Figure 8 demonstrates the role of different quantum dot structures on the average current resonance response under an asymmetrical external field. The simulation results at k_1,2 = 0, k₂ = 0 & k₁ ≠ 0, and k_1,2 ≠ 0 represent the cases in which a single quantum dot, a double-quantum dot molecule, and a triple-quantum dot molecule are inserted into the two arms of the A–B interferometer, respectively. For the single quantum dot structure (k_1,2 = 0), a negative current resonance dip takes place close to the positive main resonant peak, as shown by the solid line in Fig. 8. The negative current is caused by the electron-photon pump effect.^[36] When the energy level is lower than μ_L, it can be occupied by one electron. Under the time-dependent field, the electron can absorb a photon and tunnel into the left lead but not to the right lead, since the field is only applied on the left lead. This results in a negative current. Moreover, in the absence of the time-dependent field, a new tunneling channel forms when two additional side-couple quantum dots couple with the quantum dots in each arm of the A–B interferometer, respectively. This causes the two (three) main resonance peaks to appear in the average current curves of the double (triple)-quantum dot molecule A–B interferometer. If the time-dependent field is introduced, the photon-assisted sideband peaks are produced. Under the asymmetrical external field, two (three) electron-photon pump phenomena can be observed in the average current curve of the double (triple)-quantum dot molecule A–B interferometer, as shown by the dashed and dotted lines in Fig. 8. These are due to the photonic sidebands induced by the time-dependent field.
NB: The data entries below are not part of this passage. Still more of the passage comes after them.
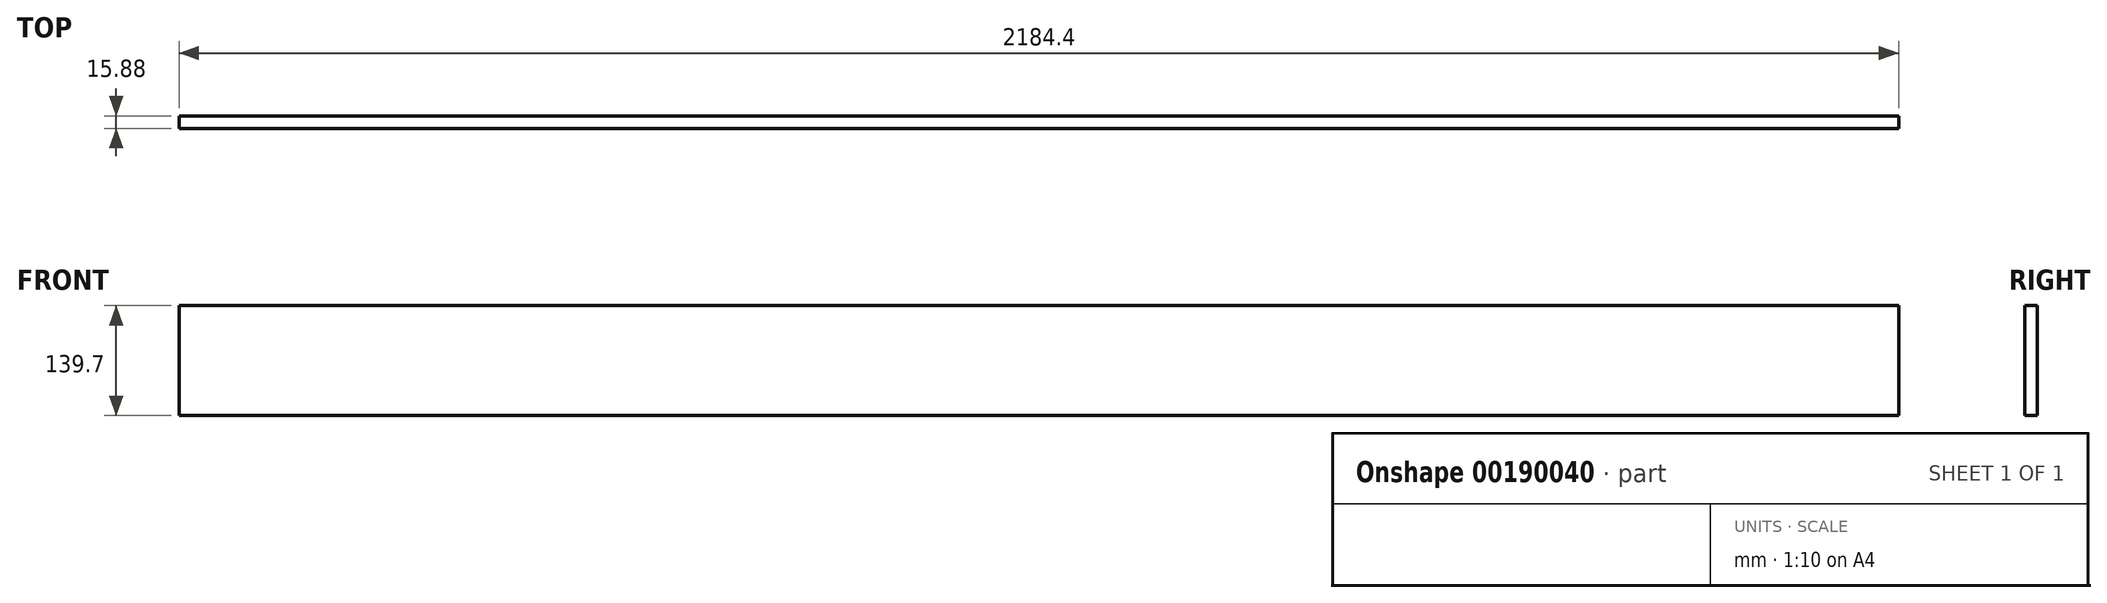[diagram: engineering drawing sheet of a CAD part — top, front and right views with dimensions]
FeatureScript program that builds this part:
annotation { "Feature Type Name" : "Feature", "Feature Type Description" : "" }
export const myFeature = defineFeature(function(context is Context, id is Id, definition is map)
    precondition{}
    {
        {
            var Q0;
            Q0=qCreatedBy(makeId("Front.planeOp"),FACE);
            var sketch = newSketch(context, id + "F0", { "sketchPlane" : qUnion([Q0])});
            skLineSegment(sketch, "E0.bottom", {"start": v(1092.2, 69.85) * mm, "end": v(-1092.2, 69.85) * mm});
            skLineSegment(sketch, "E0.top", {"start": v(1092.2, -69.85) * mm, "end": v(-1092.2, -69.85) * mm});
            skLineSegment(sketch, "E0.left", {"start": v(1092.2, 69.85) * mm, "end": v(1092.2, -69.85) * mm});
            skLineSegment(sketch, "E0.right", {"start": v(-1092.2, 69.85) * mm, "end": v(-1092.2, -69.85) * mm});
            skPoint(sketch, "E0.middle", {"position": v(0, 0) * mm});
            skSolve(sketch);
        }
        {
            var Q0;
            Q0 = qSketchRegion(id + "F0", true);
            extrude(context, id + "F1", {"entities" : qUnion([Q0]), "depth" : 15.88 * mm});
        }
    });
It is predicted that more electron-photon pump regimes can be exploited when multi-quantum dot molecules are designed to construct a complex A–B interferometer device.

We have theoretically investigated the photon-assisted electronic and spin transport properties through a T-shaped three-quantum-dot molecule A–B interferometer. The time-modulated quantum transport properties have been analyzed under a time-dependent external field by employing the Keldysh non-equilibrium Green’s function technique. With the time-dependent external field, the photon-assisted average current spectra exhibit a remarkable sideband effect. The magnitude and position of the average current resonance peaks can be regulated by varying the interdot coupling strength and the amplitude of the time-dependent external field. A strong A–B effect of the average current is present when a magnetic flux is introduced into the multi-quantum dot molecules system. Pure spin-up (or spin-down) polarized transmission is achievable in the whole quantum dot energy region by tuning the Rashba spin orbit coupling strength. A multiple-step quantized profile of the ⟨I⟩–V_DC curves is obtained in the numerical simulation. It is found that the direction and magnitude of the spin polarization can be controlled by tuning the DC bias, magnetic flux- and Rashba spin–orbit-coupling-induced phase factors in the symmetric AC field. The electron-photon pump function is exploited under a time-modulated asymmetric external field.